HyperFile speaks NAS like any file server does to clients, “but through the back end storage, instead of using Fibre Channel drives, it’s use S3-connected storage. It forms the exact same thing as a NetApp or [Dell EMC] Isilon as head would do in that system. The only difference is, instead of talking Fibre Channel to the back-end storage, we talk S3 to the back-end storage. Other than that, the functionality is identical.”
It includes such NAS features as support for CIFS and NFS, non-disruptive failover, POSIX compliance, Active Directory integration and snapshot capabilities. It also includes a data migration engine for transferring files from NAS systems to HyperFile. It comes in two versions with different levels of capabilities and can save enterprises as much as 70 percent over traditional NAS systems, according to Cloudian. Pricing starts at a half-cent per gigabyte per month.
“It talks S3 to the storage, but when your store a file using HyperFile, that data can then be accessed by any S3 application as well,” says Toor. “You can talk to our platform using an S3 application, you can talk to our platform using a file-based application, and you can access the same data. It’s completely interchangeable between those two worlds. What that does for people is now they’ve got an S3 object that has file data in it that you can read from S3 applications or from file applications. We can then move that S3 object into the cloud if you want, and that data is still readable by any application in the cloud. You can store a file in your datacenter, it goes to our Cloudian environment, you can migrate that object to the cloud and then you can still read it from any cloud application. What this does is provide data portability – the ability to move data around between environments, which is the next wave we’re seeing from people. They got very excited about the cloud, they found out what the cloud is good for, what it’s not so good for. Everyone recognizes now that the world is going to exist in both places – on-prem and in the cloud.”
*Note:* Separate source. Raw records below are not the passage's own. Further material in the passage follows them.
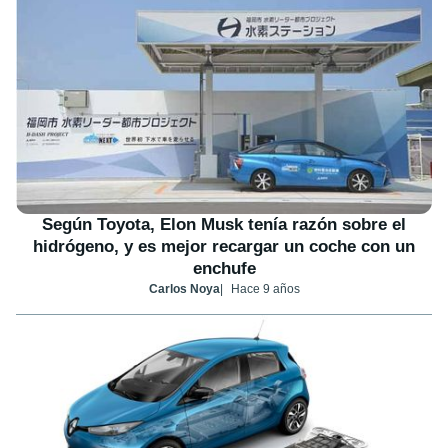
Según Toyota, Elon Musk tenía razón sobre el
hidrógeno, y es mejor recargar un coche con un
enchufe
Carlos Noya
Hace 9 años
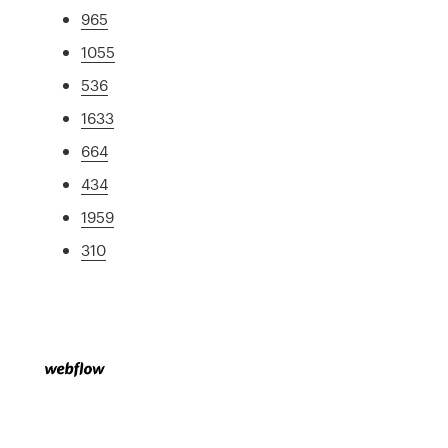
965
1055
536
1633
664
434
1959
310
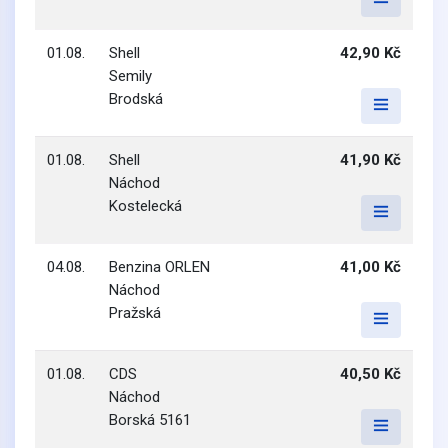
01.08.
Shell
42,90 Kč
Semily
Brodská
01.08.
Shell
41,90 Kč
Náchod
Kostelecká
04.08.
Benzina ORLEN
41,00 Kč
Náchod
Pražská
01.08.
CDS
40,50 Kč
Náchod
Borská 5161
The object storage solution isn’t for every workload. Toor notes that object storage is highly scalable and cost-efficient, but isn’t as fast as traditional storage, so latency-sensitive applications like databases and transaction processing, and those using block storage wont’ work well.
“It’s the latency, and the time it takes to find a file is longer with object storage,” he says. “It can longer by a factor of 100 milliseconds, or 200 milliseconds, so you could be looking at a half-second delay to find a file potentially. That right there says the application user is a guy who is moving large files and who is not so concerned about latency.”
Among the businesses adopting the HyperFile solution are Element Fleet, a GM fleet operations spinoff that manages about 40 million vehicles, and Satellite Applications Catapult, which manages satellite data.